It was a particularly hot day in the summer of 2002 when I visited Hwa-ja Kim for the first interview. I was familiar with Mrs. Kim due to my work as a full-time staff member for the Daegu Citizen Forum for Halmuni [sic]. Through many regular visits, my rapport with Mrs. Kim had grown significantly, and I had acquired a great deal of personal information about her. I figured that the first interview would be relatively straightforward, because she had previously disclosed information to me that otherwise remained hidden from other people. Mrs. Kim was in a particularly good state of mental acuity despite her advanced age. She had told me, in passing, stories of her experiences in a comfort station prior to the interview sessions. I expected no trouble with the interview process due in large part to her ability to recall extremely detailed memories.
Hwa-ja Kim's stories began with her childhood and family relationships to the circumstances that led to her stay in a comfort station. The stories continued with her return journey to Korea post-liberation and concluded with how she came to adopt her son. Leading up to her return journey, Mrs. Kim's stories were told in perfect chronological order. As expected, her stories were told with great speed and precision with every question.
Hwa-ja Kim's stories were notably different from the disjointed stories told by other survivors. Despite the many decades that have passed since her experiences, she was able to recall her travel path, the exact name of the comfort station, as well as the names and even the hometowns of other women. The vessel name and the identities of the comfort station operators were also recalled with great accuracy. Mrs. Kim described how she specifically memorized the names of the vessel, the comfort station, and the women whom she stayed with so that she would never forget exactly where she had been.
The anxiety she felt at the time for the unknown likely led to her ability to recall information from more than sixty years ago. The travel path and vessel name were the only information available to Mrs. Kim, and the anxiety she felt made sure the information was absolutely unforgettable. They were essentially labels in her own Ariadne's Thread for finding her way back home.
Two additional interviews were conducted after the initial session. Mrs. Kim never turned down an interview and fully disclosed everything she remembered. She was fully cooperative in every interview. However, the glimpses of pain in her stories were sometimes difficult for me to process. Mrs. Kim believed that her testimony would assist in former comfort women receiving a formal apology and reparations from the Japanese government. She also had an expectation of receiving some form of reparation for her economic benefit. On a few occasions, she asked whether her contributions would result in reparations.
However, Hwa-ja Kim does not wish for a formal apology and reparations purely for self-interest. Although she certainly would benefit from a restoration of her tarnished reputation and reparations would alleviate her economic instability, Mrs. Kim primarily wants to help her adopted son who has suffered economically since the Asian financial crisis in 1997. She has continued to send part of her earnings to her son throughout the years, and in 2001 she started providing financial assistance to her granddaughter who has been preparing to take a university entrance exam. However, Mrs. Kim desires to do more to provide for her son. She believes that reparations from the Japanese government will alleviate her son’s dire financial situation. Mrs. Kim has always viewed her adopted son as anything but adopted. There was a great sense of pride in Mrs. Kim as she pointed to a black and white picture of her son and said, ‘That’s my boy.’ That sense of pride provides Mrs. Kim with the strength to persevere. Mrs. Kim firmly believes that her son is the only person left upon whom she can rely.

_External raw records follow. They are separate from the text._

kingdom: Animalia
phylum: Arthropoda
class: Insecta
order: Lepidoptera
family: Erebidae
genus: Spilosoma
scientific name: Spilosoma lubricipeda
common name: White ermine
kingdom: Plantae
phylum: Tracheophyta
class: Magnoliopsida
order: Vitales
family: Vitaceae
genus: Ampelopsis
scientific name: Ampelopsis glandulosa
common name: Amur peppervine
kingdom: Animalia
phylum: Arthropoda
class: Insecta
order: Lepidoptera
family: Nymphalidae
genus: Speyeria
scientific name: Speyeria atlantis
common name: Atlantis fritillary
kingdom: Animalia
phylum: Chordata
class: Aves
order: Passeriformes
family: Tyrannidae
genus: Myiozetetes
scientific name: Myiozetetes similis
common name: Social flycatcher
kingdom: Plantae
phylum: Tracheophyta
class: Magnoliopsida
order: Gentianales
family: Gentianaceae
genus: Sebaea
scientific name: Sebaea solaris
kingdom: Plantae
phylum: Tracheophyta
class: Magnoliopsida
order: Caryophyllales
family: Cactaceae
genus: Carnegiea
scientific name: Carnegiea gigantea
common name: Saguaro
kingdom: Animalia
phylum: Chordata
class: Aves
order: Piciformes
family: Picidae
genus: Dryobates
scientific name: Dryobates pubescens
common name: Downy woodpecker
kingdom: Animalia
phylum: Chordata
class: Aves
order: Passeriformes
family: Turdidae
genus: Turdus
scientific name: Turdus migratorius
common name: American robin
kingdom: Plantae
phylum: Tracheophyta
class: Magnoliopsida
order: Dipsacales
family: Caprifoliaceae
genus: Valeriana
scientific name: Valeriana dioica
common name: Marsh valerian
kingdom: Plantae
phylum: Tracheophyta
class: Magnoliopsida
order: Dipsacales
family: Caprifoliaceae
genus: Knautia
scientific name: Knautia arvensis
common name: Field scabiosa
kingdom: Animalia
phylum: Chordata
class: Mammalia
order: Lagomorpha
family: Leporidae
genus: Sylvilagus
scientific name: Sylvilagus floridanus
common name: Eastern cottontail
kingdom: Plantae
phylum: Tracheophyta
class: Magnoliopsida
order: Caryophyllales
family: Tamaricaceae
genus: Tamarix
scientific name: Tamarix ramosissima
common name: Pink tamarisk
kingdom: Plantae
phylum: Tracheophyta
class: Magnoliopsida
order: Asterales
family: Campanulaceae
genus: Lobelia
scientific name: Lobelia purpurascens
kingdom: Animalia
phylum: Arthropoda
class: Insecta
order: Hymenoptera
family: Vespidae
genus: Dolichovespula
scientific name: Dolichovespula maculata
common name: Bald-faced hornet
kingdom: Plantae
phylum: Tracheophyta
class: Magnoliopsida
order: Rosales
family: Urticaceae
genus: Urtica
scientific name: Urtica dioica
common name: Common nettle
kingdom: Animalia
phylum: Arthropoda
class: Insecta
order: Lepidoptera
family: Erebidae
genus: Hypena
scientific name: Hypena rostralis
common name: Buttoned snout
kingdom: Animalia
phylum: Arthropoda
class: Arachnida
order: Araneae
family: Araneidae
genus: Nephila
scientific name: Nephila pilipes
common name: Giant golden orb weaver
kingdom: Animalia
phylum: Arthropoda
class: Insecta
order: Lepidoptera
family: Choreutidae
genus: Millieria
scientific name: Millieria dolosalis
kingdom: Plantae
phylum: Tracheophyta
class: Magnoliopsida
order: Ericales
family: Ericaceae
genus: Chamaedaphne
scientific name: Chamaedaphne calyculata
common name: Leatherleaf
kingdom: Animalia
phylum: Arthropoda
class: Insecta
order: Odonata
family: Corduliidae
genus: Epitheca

Hwa-ja Kim has refused all requests for television appearances and interviews in the mass media primarily due to her love and respect for her son. She refused any requests in which her face and name would be exposed to the public. The research team had to ensure her that her privacy would be respected in this book. At one point in the initial interview, she created the alias that is used in this book. Mrs. Kim’s alias would serve to shield her from the painful memories of comfort station life that are still fresh in her mind to this day.
She reiterated her desire to use an alias during the final interview. Although I ensured Mrs. Kim that her true identity would not be revealed, it was clear that she would never feel quite at ease for fear of her friends or family discovering her deepest secrets. She was absolutely adamant that her son, granddaughter, and other family members did not know the truth be protected from any possible repercussions that may arise from her being exposed as a former comfort woman for the Japanese military. Mrs. Kim introduced me as a volunteer for the elderly to the neighborhood residents. I was reminded just how difficult it must be for former comfort women to divulge the secrets of their past. For her courage to re-live the painful memories of her past, I can only promise Mrs. Kim that her secrets will be forever safe with me.